Ankommen in Chinas Hinterland

China: das sind überfüllte, etwas schmuddelige Städte, in denen die Bewohner auf den Boden rotzen und man vor Smog kaum bis zum Nachbarn gucken kann. Kunming ist eine 7-Millionen-Stadt in der südwestlichen Provinz Yunnan. Westen heißt in China soviel wie unterentwickelt. Alle wichtigen Wirtschaftszentren liegen an der Ostküste - von Peking über Shanghai und Xiamen bis zum Perlflussdelta mit Guangzhou, Shenzhen und Hongkong. Wir hatten uns Kunming daher auch für den Start nach China ausgesucht, weil gehofft hatten, hier eher etwas vom alten, puren China zu erleben als in Städten wie Shanghai.
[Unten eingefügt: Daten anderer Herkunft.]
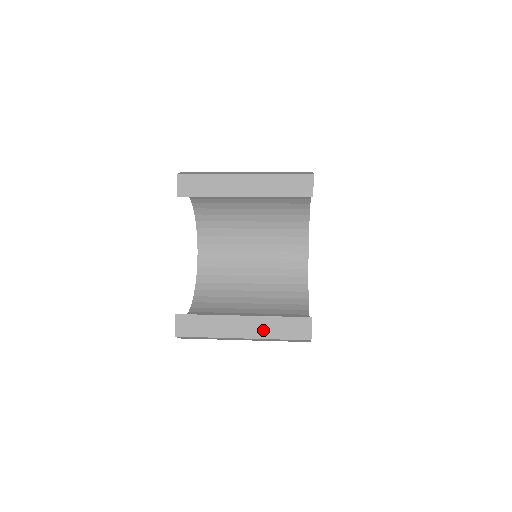
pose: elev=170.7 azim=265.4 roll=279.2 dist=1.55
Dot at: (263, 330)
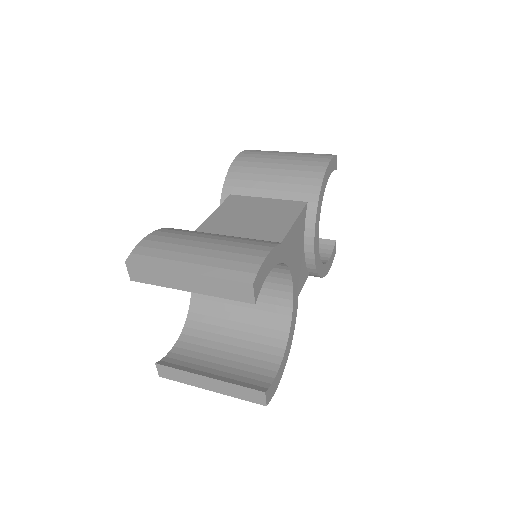
Dot at: (226, 390)
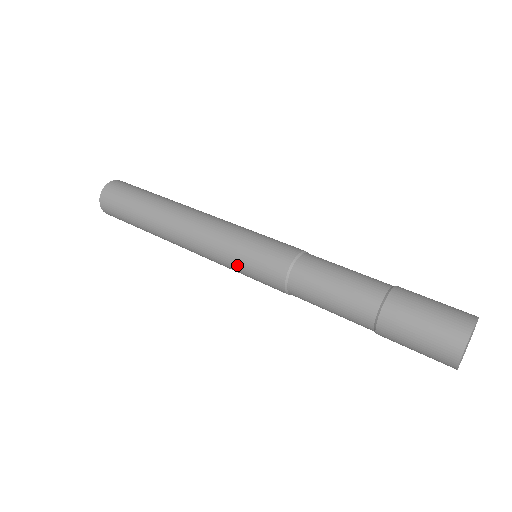
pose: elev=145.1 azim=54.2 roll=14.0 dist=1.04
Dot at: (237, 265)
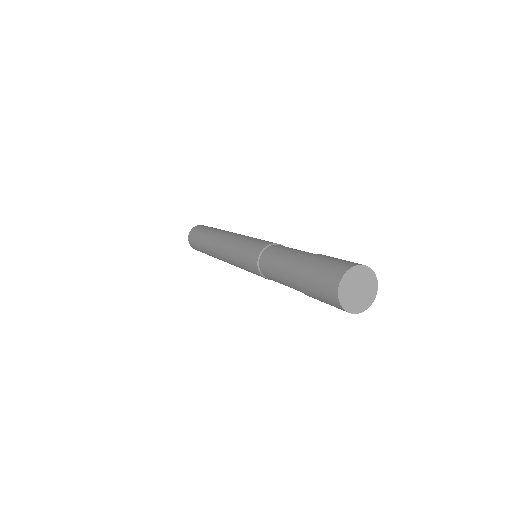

Weiter weg von diesem Bild hätte die Realität kaum sein können. Kunming wirkt (bis auf die Schriftzeichen) wie eine westliche Großstadt. Die Straßen sind quasi so gut wie in Deutschland, darauf fahren jede Menge deutsche Autos (alles zwischen Golf-Klasse und S-Klasse, alles ab A4 in der L-Version), ansonsten Japaner und Amis und ein paar chinesische Wagen. Die in China früher sprichwörtlichen Fahrräder gibt es noch, aber das sind nur ein paar junge Leute auf Sporträdern. Dazu surrt eine große Flotte von Elektrorollern herum. Die Strassen sind auch nicht eng, im Gegenteil, an vielen Stellen sind die Straßen eher überbreit, zwischen den Hochhäusern und am Straßenrand ist Platz für Bäume. Da dadurch alles recht weit auseinander liegt und viele Leute in umzäunten Komplexen leben, erinnert mich die Stadt an Amerika. Dazu passt auch, dass es viele Malls gibt, und natürlich von Starbucks über McDonalds bis Walmart viele amerikanische Ketten. Die deutsche Fahne wird durch einen Metro-Markt hochgehalten. Was uns sehr überrascht hat ist, dass es sehr sauber ist. Kaum zu glauben ist der Kontrast zu Indien. Beide werden in unseren Medien als Schwellenländer quasi gleich gehandelt, aber während Indien ein Entwicklungsland ist und manchmal im Chaos zu versinken scheint, wirkt China hier wie ein Land, das wohl bald zum Westen aufgeschlossen haben wird.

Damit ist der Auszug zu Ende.